Responsable : Jérôme France, PR histoire romaine  mail
Financement : IUF

Ce projet vise l’écriture d’un livre qui soit à la fois un ouvrage de référence et un essai s’adressant à un public plus large que celui des seuls spécialistes. Le sujet s’y prête bien qui permet de combiner une synthèse sur l’histoire de l’impôt dans l’Empire romain — ouvrage qui n’existe pas actuellement dans la bibliographie française et étrangère — et une démonstration du caractère déterminant de la fiscalité dans la construction et la cohésion de cet empire, ce qui lui confère son caractère tributaire. Traditionnellement, l’analyse de la fiscalité romaine s’est plutôt limitée à ses aspects financiers et administratifs, à ses abus et aux résistances qu’elle suscitait.
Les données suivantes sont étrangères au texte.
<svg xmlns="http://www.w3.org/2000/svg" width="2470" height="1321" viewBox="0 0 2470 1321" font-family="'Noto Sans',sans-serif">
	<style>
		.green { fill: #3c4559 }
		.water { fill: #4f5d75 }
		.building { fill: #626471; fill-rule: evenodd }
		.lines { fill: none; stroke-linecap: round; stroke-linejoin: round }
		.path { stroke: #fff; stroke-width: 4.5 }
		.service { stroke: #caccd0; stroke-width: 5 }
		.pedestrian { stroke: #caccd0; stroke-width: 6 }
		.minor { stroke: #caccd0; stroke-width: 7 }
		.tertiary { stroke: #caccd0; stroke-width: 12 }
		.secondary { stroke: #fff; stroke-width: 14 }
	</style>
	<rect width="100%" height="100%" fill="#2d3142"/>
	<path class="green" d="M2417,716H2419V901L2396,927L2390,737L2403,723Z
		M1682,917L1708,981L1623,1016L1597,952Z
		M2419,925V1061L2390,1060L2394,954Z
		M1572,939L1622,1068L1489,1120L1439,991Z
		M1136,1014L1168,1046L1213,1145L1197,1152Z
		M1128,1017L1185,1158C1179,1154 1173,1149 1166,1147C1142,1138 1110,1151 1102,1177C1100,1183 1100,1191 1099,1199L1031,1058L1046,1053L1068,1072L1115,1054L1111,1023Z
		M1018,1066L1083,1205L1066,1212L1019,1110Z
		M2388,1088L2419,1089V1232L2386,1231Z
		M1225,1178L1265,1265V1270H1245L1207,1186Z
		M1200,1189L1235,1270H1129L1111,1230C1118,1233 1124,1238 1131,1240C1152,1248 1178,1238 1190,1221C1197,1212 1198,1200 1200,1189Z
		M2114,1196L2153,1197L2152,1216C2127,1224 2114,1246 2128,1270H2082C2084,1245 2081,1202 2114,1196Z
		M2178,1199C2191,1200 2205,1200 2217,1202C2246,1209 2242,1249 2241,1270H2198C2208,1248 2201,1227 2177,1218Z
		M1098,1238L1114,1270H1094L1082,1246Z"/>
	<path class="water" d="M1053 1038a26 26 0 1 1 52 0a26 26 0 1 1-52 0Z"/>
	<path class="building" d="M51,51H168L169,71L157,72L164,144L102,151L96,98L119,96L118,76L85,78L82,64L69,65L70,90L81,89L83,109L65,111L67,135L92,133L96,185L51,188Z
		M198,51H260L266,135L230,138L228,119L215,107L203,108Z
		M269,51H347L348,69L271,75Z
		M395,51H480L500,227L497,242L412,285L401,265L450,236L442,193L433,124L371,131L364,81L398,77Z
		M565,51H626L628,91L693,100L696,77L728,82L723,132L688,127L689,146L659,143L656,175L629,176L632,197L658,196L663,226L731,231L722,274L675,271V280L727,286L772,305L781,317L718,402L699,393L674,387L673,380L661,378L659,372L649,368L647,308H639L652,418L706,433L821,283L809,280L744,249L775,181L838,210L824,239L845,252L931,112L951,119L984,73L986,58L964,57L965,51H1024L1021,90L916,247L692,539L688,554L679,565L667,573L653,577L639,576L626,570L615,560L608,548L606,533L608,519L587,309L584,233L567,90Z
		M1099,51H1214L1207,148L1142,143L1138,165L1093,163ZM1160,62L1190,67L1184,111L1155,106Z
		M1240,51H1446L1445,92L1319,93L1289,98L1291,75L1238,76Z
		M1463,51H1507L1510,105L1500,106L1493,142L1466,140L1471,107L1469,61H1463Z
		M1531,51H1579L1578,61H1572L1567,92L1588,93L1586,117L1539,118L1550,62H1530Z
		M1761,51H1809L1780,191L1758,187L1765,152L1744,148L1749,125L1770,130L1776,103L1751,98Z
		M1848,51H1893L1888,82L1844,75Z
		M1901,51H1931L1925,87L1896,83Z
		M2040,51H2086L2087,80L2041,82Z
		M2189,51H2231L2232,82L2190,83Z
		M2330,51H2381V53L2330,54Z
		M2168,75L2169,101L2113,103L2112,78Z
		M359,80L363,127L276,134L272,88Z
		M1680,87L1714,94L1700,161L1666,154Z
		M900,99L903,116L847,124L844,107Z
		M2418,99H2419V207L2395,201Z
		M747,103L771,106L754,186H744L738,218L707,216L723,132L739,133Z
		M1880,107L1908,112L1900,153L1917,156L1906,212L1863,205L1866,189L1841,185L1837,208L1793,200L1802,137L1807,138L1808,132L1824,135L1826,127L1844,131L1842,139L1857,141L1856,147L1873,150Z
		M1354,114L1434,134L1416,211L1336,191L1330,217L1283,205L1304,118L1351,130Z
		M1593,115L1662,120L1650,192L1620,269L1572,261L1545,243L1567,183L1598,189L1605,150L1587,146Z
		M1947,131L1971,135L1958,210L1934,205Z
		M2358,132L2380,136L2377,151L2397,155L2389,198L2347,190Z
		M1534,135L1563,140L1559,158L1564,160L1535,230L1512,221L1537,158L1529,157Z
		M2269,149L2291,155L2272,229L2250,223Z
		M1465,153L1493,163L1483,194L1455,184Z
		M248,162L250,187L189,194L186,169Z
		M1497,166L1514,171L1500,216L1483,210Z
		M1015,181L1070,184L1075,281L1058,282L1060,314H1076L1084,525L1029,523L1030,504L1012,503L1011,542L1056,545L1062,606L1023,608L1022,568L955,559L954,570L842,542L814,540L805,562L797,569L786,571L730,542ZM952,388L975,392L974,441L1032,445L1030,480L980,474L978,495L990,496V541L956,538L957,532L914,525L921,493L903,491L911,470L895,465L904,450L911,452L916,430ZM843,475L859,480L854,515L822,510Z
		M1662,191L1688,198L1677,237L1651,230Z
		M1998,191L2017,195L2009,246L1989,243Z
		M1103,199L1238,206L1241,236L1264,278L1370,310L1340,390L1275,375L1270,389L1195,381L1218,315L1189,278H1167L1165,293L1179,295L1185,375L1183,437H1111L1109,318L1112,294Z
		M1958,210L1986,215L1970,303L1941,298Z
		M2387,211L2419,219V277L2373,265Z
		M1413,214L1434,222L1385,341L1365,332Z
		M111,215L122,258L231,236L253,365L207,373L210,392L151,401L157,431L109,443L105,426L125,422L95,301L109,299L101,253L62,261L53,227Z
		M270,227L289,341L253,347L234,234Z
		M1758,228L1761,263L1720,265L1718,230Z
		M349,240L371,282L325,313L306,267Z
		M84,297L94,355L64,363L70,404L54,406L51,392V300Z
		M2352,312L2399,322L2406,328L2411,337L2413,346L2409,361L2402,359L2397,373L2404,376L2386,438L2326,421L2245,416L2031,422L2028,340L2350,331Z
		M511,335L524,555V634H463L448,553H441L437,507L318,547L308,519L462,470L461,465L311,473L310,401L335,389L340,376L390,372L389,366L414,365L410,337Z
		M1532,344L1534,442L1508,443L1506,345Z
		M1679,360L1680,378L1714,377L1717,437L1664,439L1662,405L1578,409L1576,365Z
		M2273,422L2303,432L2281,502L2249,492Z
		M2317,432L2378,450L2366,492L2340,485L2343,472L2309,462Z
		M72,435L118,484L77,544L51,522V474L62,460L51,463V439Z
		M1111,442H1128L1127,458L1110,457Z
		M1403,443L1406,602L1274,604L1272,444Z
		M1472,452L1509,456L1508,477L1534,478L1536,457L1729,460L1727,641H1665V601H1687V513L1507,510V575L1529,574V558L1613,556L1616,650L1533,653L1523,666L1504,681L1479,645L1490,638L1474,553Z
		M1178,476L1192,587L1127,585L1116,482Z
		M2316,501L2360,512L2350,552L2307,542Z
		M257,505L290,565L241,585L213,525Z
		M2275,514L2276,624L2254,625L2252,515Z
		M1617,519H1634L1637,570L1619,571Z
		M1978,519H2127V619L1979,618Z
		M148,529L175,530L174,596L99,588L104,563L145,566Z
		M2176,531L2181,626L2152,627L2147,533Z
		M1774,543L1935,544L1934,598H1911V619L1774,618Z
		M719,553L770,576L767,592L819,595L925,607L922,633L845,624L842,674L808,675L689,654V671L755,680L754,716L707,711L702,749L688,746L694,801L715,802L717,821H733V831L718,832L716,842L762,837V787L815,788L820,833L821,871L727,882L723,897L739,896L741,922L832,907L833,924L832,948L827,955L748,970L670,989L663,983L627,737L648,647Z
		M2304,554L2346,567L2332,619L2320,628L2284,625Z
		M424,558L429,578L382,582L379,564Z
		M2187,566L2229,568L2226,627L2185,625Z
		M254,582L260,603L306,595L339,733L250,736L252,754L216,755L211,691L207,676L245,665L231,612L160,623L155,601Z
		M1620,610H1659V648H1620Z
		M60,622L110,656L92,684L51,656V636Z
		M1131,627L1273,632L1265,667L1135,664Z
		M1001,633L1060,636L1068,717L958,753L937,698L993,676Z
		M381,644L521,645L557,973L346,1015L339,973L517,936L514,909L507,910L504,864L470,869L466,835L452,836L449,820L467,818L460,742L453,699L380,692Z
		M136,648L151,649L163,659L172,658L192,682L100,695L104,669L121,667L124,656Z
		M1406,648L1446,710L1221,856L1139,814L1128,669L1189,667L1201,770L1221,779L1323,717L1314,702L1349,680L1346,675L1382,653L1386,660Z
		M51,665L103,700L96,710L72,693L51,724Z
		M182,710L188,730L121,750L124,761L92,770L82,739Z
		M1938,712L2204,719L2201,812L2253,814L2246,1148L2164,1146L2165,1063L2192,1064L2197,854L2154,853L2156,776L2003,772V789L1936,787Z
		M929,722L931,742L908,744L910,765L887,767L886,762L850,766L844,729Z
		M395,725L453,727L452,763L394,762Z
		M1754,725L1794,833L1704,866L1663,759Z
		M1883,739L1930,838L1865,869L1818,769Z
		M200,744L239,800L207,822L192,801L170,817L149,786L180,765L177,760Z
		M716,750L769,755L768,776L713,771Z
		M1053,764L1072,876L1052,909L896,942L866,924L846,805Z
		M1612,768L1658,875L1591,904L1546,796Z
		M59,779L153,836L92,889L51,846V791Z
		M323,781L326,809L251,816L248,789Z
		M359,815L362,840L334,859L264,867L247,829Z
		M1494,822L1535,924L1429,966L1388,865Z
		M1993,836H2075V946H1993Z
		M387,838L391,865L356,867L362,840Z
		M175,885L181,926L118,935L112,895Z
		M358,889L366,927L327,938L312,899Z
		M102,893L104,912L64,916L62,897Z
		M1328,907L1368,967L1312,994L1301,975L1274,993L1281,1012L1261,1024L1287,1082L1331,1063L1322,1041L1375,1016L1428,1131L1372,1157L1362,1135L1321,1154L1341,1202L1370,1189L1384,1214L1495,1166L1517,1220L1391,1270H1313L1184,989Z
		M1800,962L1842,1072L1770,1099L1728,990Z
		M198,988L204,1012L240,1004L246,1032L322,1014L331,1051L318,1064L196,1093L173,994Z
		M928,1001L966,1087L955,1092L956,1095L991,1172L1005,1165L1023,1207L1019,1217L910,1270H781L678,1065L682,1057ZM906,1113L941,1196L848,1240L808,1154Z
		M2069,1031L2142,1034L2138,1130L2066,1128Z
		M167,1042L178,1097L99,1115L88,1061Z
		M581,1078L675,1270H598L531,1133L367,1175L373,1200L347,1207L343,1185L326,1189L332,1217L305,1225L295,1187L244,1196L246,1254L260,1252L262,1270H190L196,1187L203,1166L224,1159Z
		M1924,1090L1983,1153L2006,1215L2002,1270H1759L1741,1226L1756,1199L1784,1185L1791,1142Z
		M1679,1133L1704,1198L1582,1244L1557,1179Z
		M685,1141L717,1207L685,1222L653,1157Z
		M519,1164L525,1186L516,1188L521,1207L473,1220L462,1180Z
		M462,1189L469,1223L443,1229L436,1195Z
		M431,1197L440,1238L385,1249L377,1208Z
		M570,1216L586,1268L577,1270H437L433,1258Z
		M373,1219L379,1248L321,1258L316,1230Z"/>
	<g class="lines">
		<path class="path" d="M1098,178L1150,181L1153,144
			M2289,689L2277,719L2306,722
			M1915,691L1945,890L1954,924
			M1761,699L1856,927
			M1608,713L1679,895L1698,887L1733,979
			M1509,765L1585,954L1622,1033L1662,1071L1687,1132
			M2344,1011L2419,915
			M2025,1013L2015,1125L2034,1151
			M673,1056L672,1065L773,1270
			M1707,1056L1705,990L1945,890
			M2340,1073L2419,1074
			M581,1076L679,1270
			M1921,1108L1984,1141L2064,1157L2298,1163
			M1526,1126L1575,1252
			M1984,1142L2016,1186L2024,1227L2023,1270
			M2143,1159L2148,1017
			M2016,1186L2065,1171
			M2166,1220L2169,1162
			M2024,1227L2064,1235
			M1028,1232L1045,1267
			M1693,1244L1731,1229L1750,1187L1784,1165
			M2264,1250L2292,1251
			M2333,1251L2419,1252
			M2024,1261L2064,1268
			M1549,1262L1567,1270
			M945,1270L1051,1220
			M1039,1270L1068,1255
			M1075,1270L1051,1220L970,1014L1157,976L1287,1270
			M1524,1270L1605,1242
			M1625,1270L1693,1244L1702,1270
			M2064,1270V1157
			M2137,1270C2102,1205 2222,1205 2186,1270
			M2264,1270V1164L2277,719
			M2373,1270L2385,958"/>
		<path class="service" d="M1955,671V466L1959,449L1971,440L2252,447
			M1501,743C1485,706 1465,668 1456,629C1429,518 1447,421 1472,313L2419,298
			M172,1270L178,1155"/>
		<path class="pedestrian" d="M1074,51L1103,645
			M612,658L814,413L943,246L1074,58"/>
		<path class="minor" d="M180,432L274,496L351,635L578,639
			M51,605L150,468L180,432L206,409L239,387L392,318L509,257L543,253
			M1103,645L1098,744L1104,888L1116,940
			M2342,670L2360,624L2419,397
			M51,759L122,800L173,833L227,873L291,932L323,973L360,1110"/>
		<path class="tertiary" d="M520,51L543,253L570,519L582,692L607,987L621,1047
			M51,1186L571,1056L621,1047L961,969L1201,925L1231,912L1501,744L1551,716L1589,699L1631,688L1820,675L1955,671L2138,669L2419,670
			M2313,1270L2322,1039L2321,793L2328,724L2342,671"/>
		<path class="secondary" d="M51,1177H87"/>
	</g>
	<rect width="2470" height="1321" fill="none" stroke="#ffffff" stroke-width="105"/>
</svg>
Confrontée aux travaux des historiens d’autres périodes et aux acquis des recherches comparatistes, cette vision s’avère à présent insuffisante et doit se renouveler autour de deux postulats : l’impôt n’a pas qu’un rôle fonctionnel, il a aussi une dimension politique et idéologique ; cette dimension ne se limite pas à un rapport contraint, elle intègre des éléments positifs. De fait, le pouvoir romain avait compris que la force ne suffisait pas à établir le lourd système d’exploitation fiscale rendu nécessaire par l’entretien d’une armée permanente et d'une administration développée ; il y fallait le consentement des communautés provinciales. Les sources montrent que le pouvoir romain le fonda d’abord sur la garantie de la sécurité collective, avant que l’empereur élargisse cette base consensuelle au loyalisme dynastique et surtout à un remploi de l’ancienne idéologie civique, dotant par là-même l’impôt provincial d’un rôle fédérateur dans l’intégration et la stabilité de l’Empire.

 

This project is based on the writing of a book which would be both a reference book and an essay, addressed to a wider readership than simply that of specialists. The subject is ideal, for it allows the combination of a synthetic history of taxation in the Roman Empire – there is no such work yet either in French or elsewhere - and the demonstration of the determining character of taxation in the building and the cohesion of the Empire, which thus gives it its tributary nature. Traditionally, the analysis of Roman taxation has been limited rather more to its financial and administrative aspects, to its abuses and to the ways it was resisted. When compared with the studies done by historians at other periods and taking into account the results of comparative research, this vision now appears to be inadequate and it needs to be revised along two hypotheses: tax did not just have a functional role, it also had a political and ideological dimension. This dimension is not just limited to a notion of constraint for it also includes positive elements. In fact, Roman power had understood that force was not enough to establish the weighty system of fiscal exploitation which the maintaining of a permanent army required. The consent of the provincial communities was needed. Sources show that Roman power based this consent on the guarantee of collective security before the emperor widened this consensual base to loyalty to the dynasty and above all to a redeployment of ancient civic ideology, thereby making the provincial tax a federating roles in the integration and the stability of the Empire.